* TEXT EXCERPT:
##########

LTO explains why you still don’t have your plates

To defend its embattled chief amid calls to resign

We paid, we waited, we will wait some more. PHOTO FROM BUREAU OF CUSTOMS

This might interest you if you still haven’t received the new license plates you already paid for. As countless car owners haven’t seen a screw of said plates, the Land Transportation Office has once again come under fire. In particular, presidential fan club head House Speaker Pantaleon Alvarez has asked LTO chief Edgar Galvante to resign his post for his inability to deliver the plates.

So the LTO has issued a statement, which the agency has asked the media to “please share.”

Here is the statement in full:

Amidst the perception that the agency is not moving forward with the supply of license plates, the Land Transportation Office chief, Assistant Secretary Edgar Galvante, is on top of the situation and is proceeding with the procurement of license plates with dispatch and in accordance with existing procurement laws.

The matter was raised during the House of Representatives Committee on Transportation meeting on December 6, 2017, which he was unable to attend due to his hospital confinement since December 5, 2017.

It will be recalled that the 2013 procurement of motor vehicle and motorcycle plates was questioned before the courts and the Commission on Audit, and these cases remain pending to this day. Said procurement should have covered the supply of license plates from ‎2014 to 2018.

Moreover, in June 2016, the Supreme Court issued a temporary restraining order preventing the LTO and the (then) Department of Transportation and Communications from releasing and distributing 700,000 license plates turned over by the Bureau of Customs after the plates’ supplier-importer failed to pay the required customs duties.

Thus, when the present administration came in July 2016, there was no budget allocation for the procurement of license plates for 2016, 2017 and 2018. Unconvinced that the procurement of license plates is dependent on the resolution of the cases involving the previous procurement, Galvante then requested for additional funds to be included in the LTO’s 2017 budget in the amount of P400,000,000 in order to proceed with the procurement of license plates.

Sometime in November 2016, DOTr Secretary Arthur Tugade approved the request and set aside the amount of P1,000,000,000 from DOTr’s budget for the LTO’s procurement of license plates.

The LTO clarified that the agency had already issued the notice of award to the winning bidder in the procurement of license plates in the amount of P978.8 million on December 1, 2017.

The winning bidder—a joint venture between Trojan Computer Forms Manufacturing Corporation and J.H. Tonnjes E.A.S.T. GmbH & Co. KG—has already been required to provide the performance security. Initial delivery is expected sometime in March 2018.

The LTO assures the public that the agency is doing the best it can, in compliance with existing laws and regulations, to deliver the license plates.

There. We will wait some more is what they’re saying.

##########

* GIVEN INFORMATION:
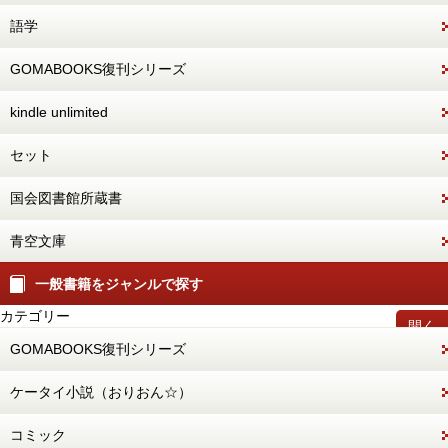
語学
GOMABOOKS復刊シリーズ
kindle unlimited
セット
国会図書館所蔵書
青空文庫
一般書籍をジャンルで探す
カテゴリー
開く
GOMABOOKS復刊シリーズ
ケータイ小説（おりおん☆）
コミック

##########

* TASKS TO COMPLETE:
• A. Repeat the passage from the article on the LTO license plates starting at "Amidst the perception" and ending at "existing procurement laws.", word for word.
• B. In one to three sentences, explain why Galvante, according to the article on the LTO license plates, asked for additional funds in the LTO's 2017 budget.
• C. According to the article on the LTO license plates, when is the initial delivery of the plates expected?

* TASK RESPONSES:
• A.
Amidst the perception that the agency is not moving forward with the supply of license plates, the Land Transportation Office chief, Assistant Secretary Edgar Galvante, is on top of the situation and is proceeding with the procurement of license plates with dispatch and in accordance with existing procurement laws.

• B. When the present administration came in July 2016, there was no budget allocation for license plate procurement for 2016, 2017 and 2018. Galvante was unconvinced that procuring plates depended on resolving the cases over the previous procurement. He requested P400,000,000 so the LTO could proceed with buying license plates.

• C. Sometime in March 2018.